The so-called abdication of power by the SEC comes to no more than this: when the amended rule was promulgated the SEC allowed it to become effective and decided not to challenge its propriety or reasonableness in a Section 19(b) proceeding. This is the exercise rather than the abdication of power. Moreover, after the commencement of the Section 12(d) proceeding, it was still not too late for the SEC to hold the delisting proceeding in abeyance until it had taken such action as it thought proper pursuant to the provisions of Section 19(b).

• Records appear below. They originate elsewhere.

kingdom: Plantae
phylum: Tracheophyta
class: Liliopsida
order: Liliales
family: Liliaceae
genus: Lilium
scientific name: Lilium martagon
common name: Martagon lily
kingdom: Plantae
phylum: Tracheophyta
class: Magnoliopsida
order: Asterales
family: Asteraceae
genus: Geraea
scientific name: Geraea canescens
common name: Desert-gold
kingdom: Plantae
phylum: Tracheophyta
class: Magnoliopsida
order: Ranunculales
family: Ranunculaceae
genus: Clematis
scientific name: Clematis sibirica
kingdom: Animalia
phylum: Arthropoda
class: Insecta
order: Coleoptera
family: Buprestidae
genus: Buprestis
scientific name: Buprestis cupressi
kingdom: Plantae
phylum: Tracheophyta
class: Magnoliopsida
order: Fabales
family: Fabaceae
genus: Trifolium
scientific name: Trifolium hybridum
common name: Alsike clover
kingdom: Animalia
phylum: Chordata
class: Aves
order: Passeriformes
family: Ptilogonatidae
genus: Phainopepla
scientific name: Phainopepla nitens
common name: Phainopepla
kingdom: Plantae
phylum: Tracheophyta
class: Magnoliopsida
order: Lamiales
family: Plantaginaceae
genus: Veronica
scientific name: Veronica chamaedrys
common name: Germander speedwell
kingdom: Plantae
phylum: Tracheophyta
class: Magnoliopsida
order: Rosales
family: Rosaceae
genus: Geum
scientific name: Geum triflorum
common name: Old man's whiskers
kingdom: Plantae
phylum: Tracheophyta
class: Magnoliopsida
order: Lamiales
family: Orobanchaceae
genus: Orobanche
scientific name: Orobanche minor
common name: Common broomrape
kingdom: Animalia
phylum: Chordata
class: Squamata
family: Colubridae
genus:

Petitioner has, we think, entirely misconceived the mechanics of the Act in this matter of delisting. “Although a wide measure of initiative and responsibility is left with the exchanges, reserved control is in the Commission if the exchanges do not meet their responsibility.” H.R.Rep. No. 1383, 73d Cong., 2d Sess. (1934), p. 15. Accordingly, it is within the power of the exchange to alter its delisting rules at any time and to suspend trading in any particular stock. The SEC then may exercise its control in either of the two ways prescribed in Sections 12(d) and 19(b). If in the exercise of its supervisory powers the SEC decides to let the delisting rule of the exchange remain unchallenged and acts only on application of the issuer or the exchange in a Section 12(d) proceeding, the legislative pattern contemplates that the power of the SEC in that proceeding be limited to the imposition of “such terms as the Commission may deem necessary to impose for the protection of investors.” That the SEC found it unnecessary to impose any terms in the Section 12(d) proceeding in this case was a proper exercise of its functions and we shall not disturb the finding.